Spitzweg’s Aschermittwoch (Ash Wednesday)

spitzweg-ashermittwochUsing a lone figure illuminated by dusty rays of light, the painter Karl Spitzweg juxtaposes the tumult of human consequences against Mercy’s irrevocable dawn.

Here we see a man who, only hours before, was cavorting in full-blown pleasure as Carnaval’s excesses wound to a roaring end. He may have been a costumed reveler, swirling with friends amidst a cascade of Bratwurst, schnapps, and ancient rowdy tunes. Or he may have been a hired performer, a jester exhausted from working the long days of celebration, who somehow got on the wrong side of things.

Now, though, he sits in a dungeon (Kerker), according to the official interpretations of this painting. The light that streams onto him expresses the harsh reality of morning or, as a popular Carnaval song states, “Alles ist vorbei” (“the unrestrained festivity is over”). His hope now lies in the faint light that proclaims the morning known as Ash Wednesday and the beginning of Lent.

Lent is the longest liturgical season, a 40-day period characterized by prayer, fasting, and penance in preparation of Easter’s miracle. And while Spitzweg’s painting may well be set in a dungeon, I saw it differently upon first glance.

The figure, to me, was seated not in dungeon, but in a reclusive spot along a city wall, or in a courtyard, perhaps near a cathedral wall. Imprisoned he might well be, but imprisoned by his failings, his sin, rather than by stone cold walls. And while we don’t know how this story will end for our fellow, we each know the feelings he expresses: a rueful recognition of having crossed from what the German’s call Narrfreiheit (Fool’s Freedom) to a point where penance is one’s only hope of rescue.

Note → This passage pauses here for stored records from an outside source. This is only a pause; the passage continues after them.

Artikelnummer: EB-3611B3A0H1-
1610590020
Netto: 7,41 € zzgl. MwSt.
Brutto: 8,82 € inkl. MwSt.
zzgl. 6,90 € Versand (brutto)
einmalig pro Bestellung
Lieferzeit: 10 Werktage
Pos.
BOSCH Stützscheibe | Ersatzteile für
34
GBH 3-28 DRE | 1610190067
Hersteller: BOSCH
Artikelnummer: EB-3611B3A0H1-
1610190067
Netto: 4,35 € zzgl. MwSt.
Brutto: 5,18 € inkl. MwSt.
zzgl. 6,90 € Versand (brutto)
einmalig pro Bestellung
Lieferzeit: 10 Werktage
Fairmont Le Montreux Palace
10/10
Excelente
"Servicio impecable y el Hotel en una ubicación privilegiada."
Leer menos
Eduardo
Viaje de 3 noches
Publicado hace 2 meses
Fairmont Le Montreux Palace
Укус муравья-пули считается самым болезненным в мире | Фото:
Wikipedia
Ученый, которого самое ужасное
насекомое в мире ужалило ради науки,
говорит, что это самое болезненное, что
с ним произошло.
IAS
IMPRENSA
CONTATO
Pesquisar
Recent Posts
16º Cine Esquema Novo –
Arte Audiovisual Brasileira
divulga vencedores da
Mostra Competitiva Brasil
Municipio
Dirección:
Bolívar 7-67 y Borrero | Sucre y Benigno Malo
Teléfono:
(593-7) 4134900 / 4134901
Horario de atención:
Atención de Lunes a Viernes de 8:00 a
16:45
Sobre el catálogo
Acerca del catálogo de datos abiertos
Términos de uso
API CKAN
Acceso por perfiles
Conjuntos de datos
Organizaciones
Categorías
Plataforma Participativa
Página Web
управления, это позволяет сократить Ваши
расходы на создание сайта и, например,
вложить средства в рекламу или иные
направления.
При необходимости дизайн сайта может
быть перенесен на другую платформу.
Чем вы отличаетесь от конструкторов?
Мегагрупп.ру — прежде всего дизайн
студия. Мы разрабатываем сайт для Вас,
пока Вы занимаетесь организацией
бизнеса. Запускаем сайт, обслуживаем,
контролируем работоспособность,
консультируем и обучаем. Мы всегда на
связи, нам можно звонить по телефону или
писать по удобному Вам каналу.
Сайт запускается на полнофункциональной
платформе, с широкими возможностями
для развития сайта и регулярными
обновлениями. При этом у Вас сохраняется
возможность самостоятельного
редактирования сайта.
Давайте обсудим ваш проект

People often encounter Spitzweg through his tender iconic masterwork The Poor Poet (1839). I certainly did, and initially viewed his artistry solely as an expression of the graceful, intimate style of the Biedermeier Era in early 19th-century Europe.

But later I came to see his depictions of social and individual predicaments as more realistic and psychologically nuanced. Insofar as this painting, Spitzweg invites us to enter and sit quietly on an adjacent ledge. We might be tempted to ask this sad fellow “What happened?” But more likely we would be lost in our own thoughts, bringing our own spiritual weariness and human errors into the same light that illuminates his contemplation.

Art conveys what words cannot. And when we view paintings like Aschermittwoch, we easily can imagine ourselves sharing the canvas with the figures painted within.

May Spitzweg’s depiction of Ash Wednesday speak its own strong message to you during this Lenten season.